Press Release  October 1, 2019

Archive or Art: Theaster Gates's First Major US Exhibition Opens

Photos by Bobby Rogers, courtesy Walker Art Center.

Theaster Gates: Assembly Hall at the Walker Art Center, September 5, 2019–January 12, 2020.

MINNEAPOLIS — “How do we deal with abandonment, ruin, decay? How do we start to imagine ourselves as deeper caretakers of the things that exist in the world?” —Theaster Gates

Theaster Gates’s (US, b. 1973) multifaceted practice includes sculpture, installation, performance, and architectural interventions. An important aspect of his work entails reclaiming and revitalizing abandoned buildings in neighborhoods across Chicago’s South Side. These spaces, called Dorchester Projects and the Stony Island Arts Bank, have become catalysts for creative and cultural gatherings, and now serve as repositories for thousands of objects. Taking things that have been cast aside from libraries, archives, and collections, the artist asks us to consider what it means to invest objects with new meanings through the simple acts of conversation, conservation, creation, and care.

Photos by Bobby Rogers, courtesy Walker Art Center.

Theaster Gates: Assembly Hall at the Walker Art Center, September 5, 2019–January 12, 2020.

This exhibition brings a number of Gates’s collections into a museum context for the first time. The Walker’s galleries will be transformed into a Gesamtkunstwerk, or total work of art, which transposes the artist’s vast collections and studio environment into four immersive rooms, each infused with his poetic interventions. Included are selections from 60,000 slides of art/architectural history from the University of Chicago Glass Lantern Slides Collection; 15,000 books and periodicals, furniture, and other ephemera from the Johnson Publishing Company Archives & Collections; 4,000 objects from the Edward J. Williams Collection of “Negrobilia”; and ceramic pots and other wares that the artist has made or collected over the past decade. Taken together, the objects on view speak to what Gates calls “the truth of the everyday” and demonstrate his “deep belief in the objects and histories of African American material culture.”

In 2017 Gates unveiled his first permanent outdoor commission Black Vessel for a Saint (2017) in the Minneapolis Sculpture Garden. Composed of custommade black bricks, the temple-like structure provides a home for a salvaged statue of Saint Laurence, the patron saint of librarians and archivists.

Theaster Gates: Assembly Hall is on view September 5, 2019–January 12, 2020 in the Target Gallery.

Photo: Gene Pittman, courtesy Walker Art Center.

Theaster Gates, Black Vessel for a Saint in the Minneapolis Sculpture Garden, 2017.

ABOUT THEASTER GATES
Theaster Gates (b. Chicago, 1973) is an American installation and sculpture artist. He first encountered creativity in the music of Black churches on his journey to becoming an urban planner, potter, and artist. Gates creates sculptures with such materials as clay, tar, and rundown buildings, transforming the raw material of urban neighborhoods into radically reimagined vessels of opportunity. Many of the artist’s works evoke his African-American identity and the broader struggle for civil rights, from sculptures incorporating fire hoses, to events organized around soul food, and choral performances by the experimental musical ensemble Black Monks of Mississippi, led by Gates himself.

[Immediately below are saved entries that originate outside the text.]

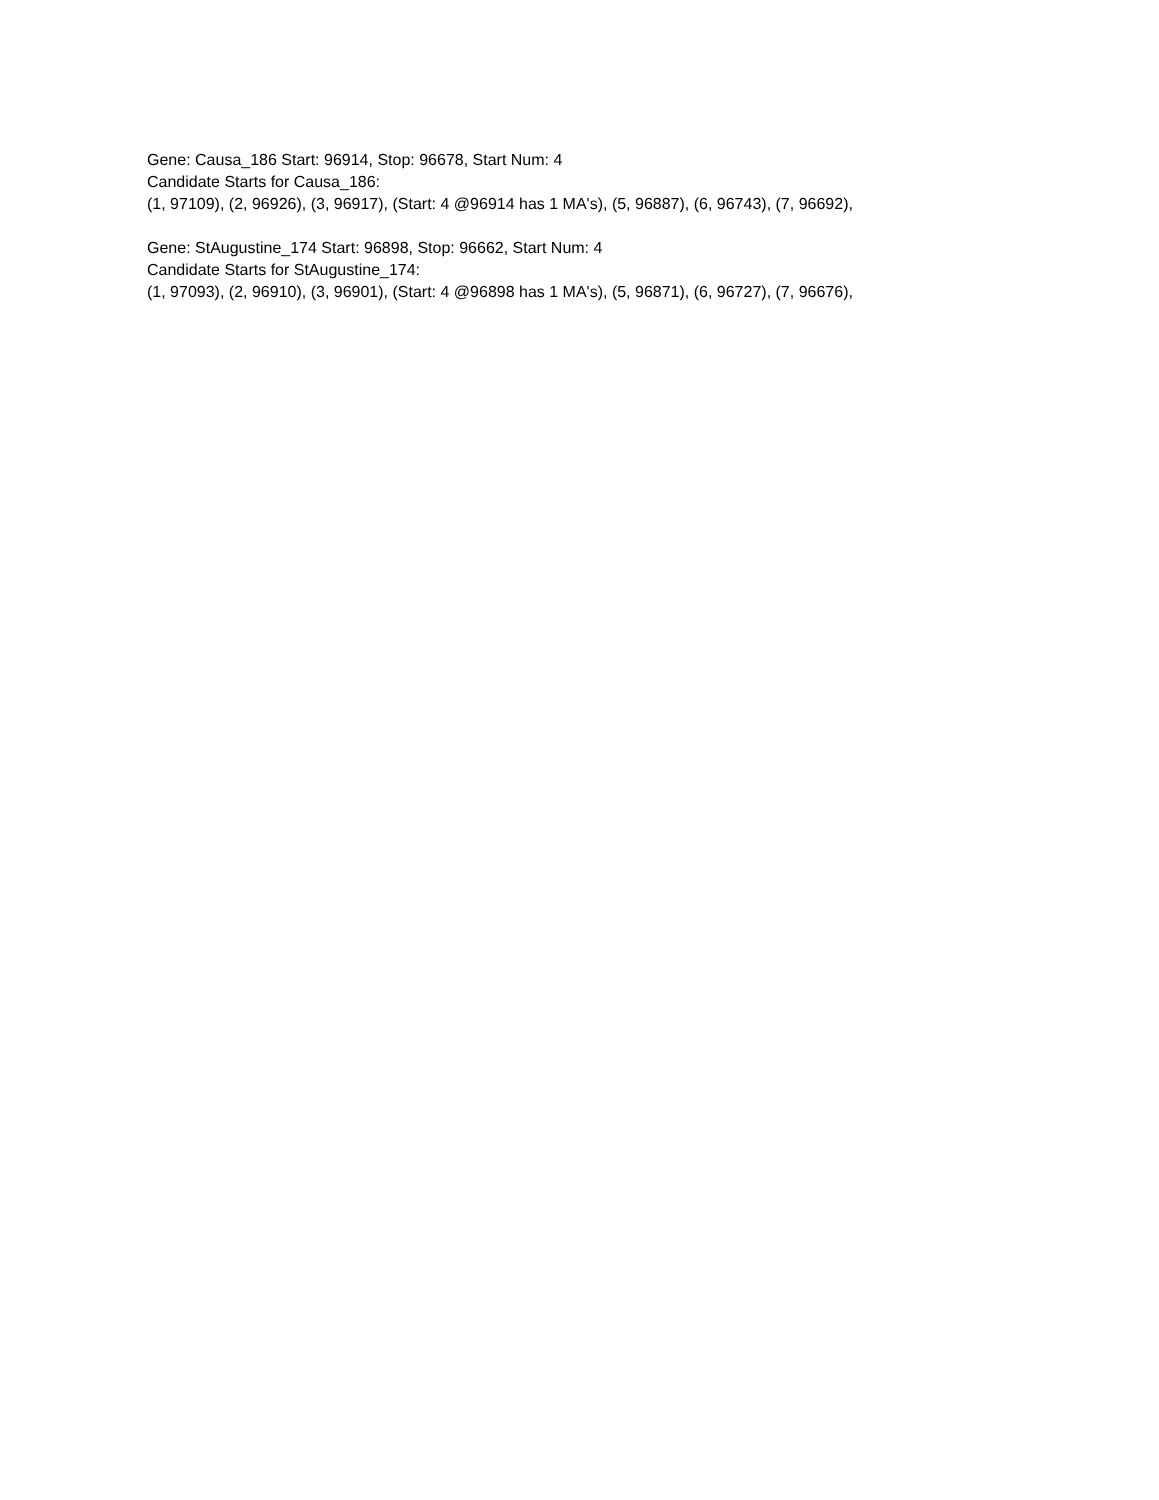Gene: Causa_186 Start: 96914, Stop: 96678, Start Num: 4
Candidate Starts for Causa_186:
(1, 97109), (2, 96926), (3, 96917), (Start: 4 @96914 has 1 MA's), (5, 96887), (6, 96743), (7, 96692),
Gene: StAugustine_174 Start: 96898, Stop: 96662, Start Num: 4
Candidate Starts for StAugustine_174:
(1, 97093), (2, 96910), (3, 96901), (Start: 4 @96898 has 1 MA's), (5, 96871), (6, 96727), (7, 96676),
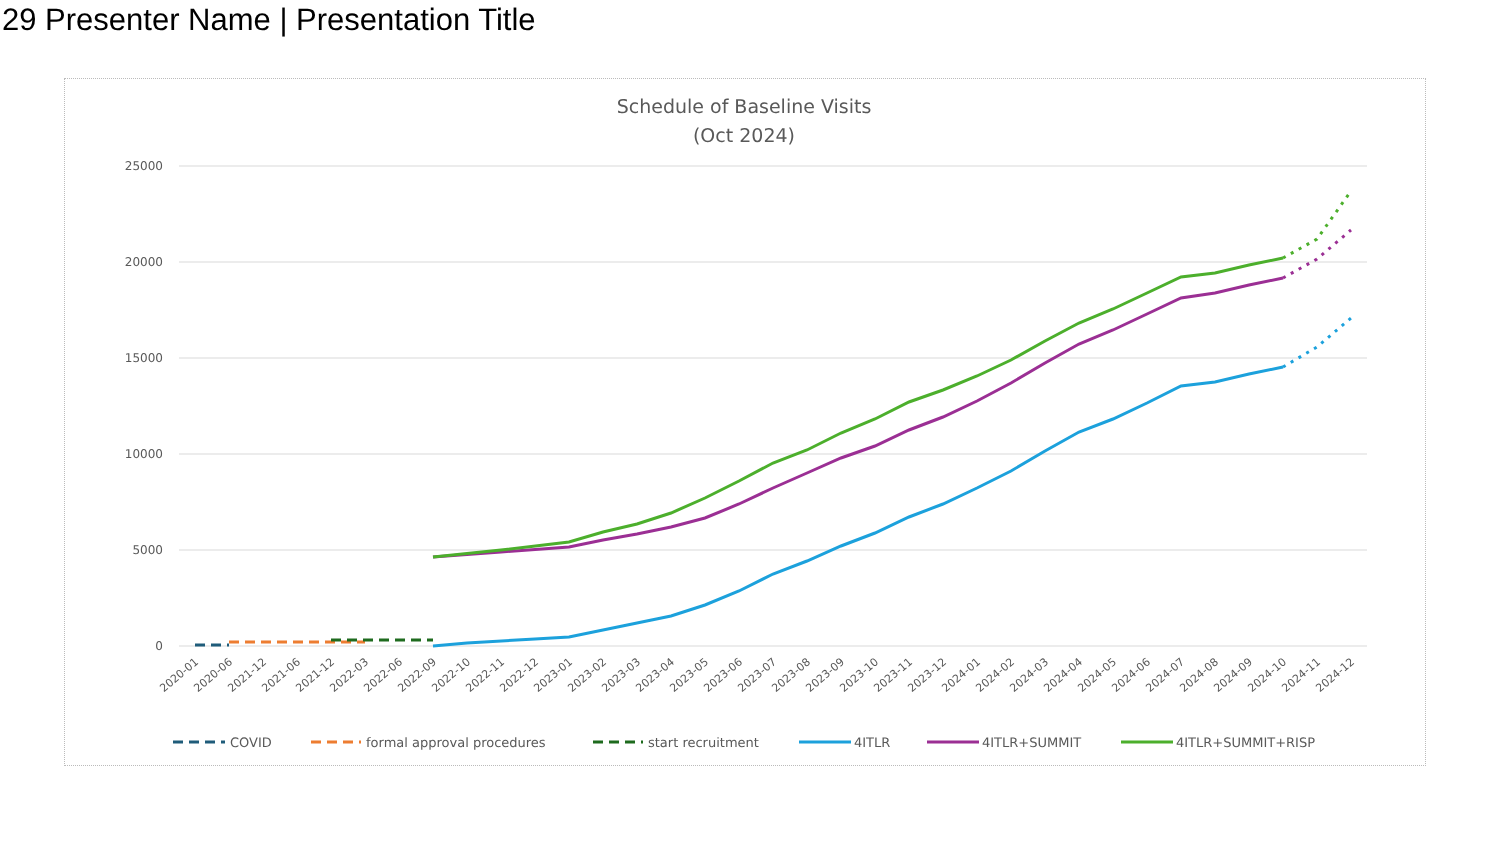29 Presenter Name | Presentation Title
Schedule of Baseline Visits
(Oct 2024)
25000
20000
15000
10000
5000
0
2020-01
2020-06
2021-12
2021-06
2021-12
2022-03
2022-06
2022-09
2022-10
2022-11
2022-12
2023-01
2023-02
2023-03
2023-04
2023-05
2023-06
2023-07
2023-08
2023-09
2023-10
2023-11
2023-12
2024-01
2024-02
2024-03
2024-04
2024-05
2024-06
2024-07
2024-08
2024-09
2024-10
2024-11
2024-12
COVID
formal approval procedures
start recruitment
4ITLR
4ITLR+SUMMIT
4ITLR+SUMMIT+RISP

Gates has received widespread international recognition for such presentations as Gone Are the Days of Shelter and Martyr at the Venice Biennale (2015) and 12 Ballads for Huguenot House at Documenta 13 (2012). Recent solo exhibitions include The Black Image Corporation at Fondazione Prada, Milan (2018); Black Madonna at Kunstmuseum Basel (2018); and Black Archive at Kunsthaus Bregenz, Austria (2016). He currently serves as a professor at the University of Chicago; an artist in residence at the Getty Research Institute, Los Angeles; and a visiting artist at Colby College, Waterville, Maine.

Apart from the Minneapolis Sculpture Garden, Gates has previously presented several works at the Walker Art Center, including presentations in the 2016 exhibition Question the Wall Itself and the 2014 exhibition Radical Presence: Black Performance in Contemporary Art. He also collaborated on the 2012 performance of Marc Bamuthi Joseph’s red, black & GREEN: a blues.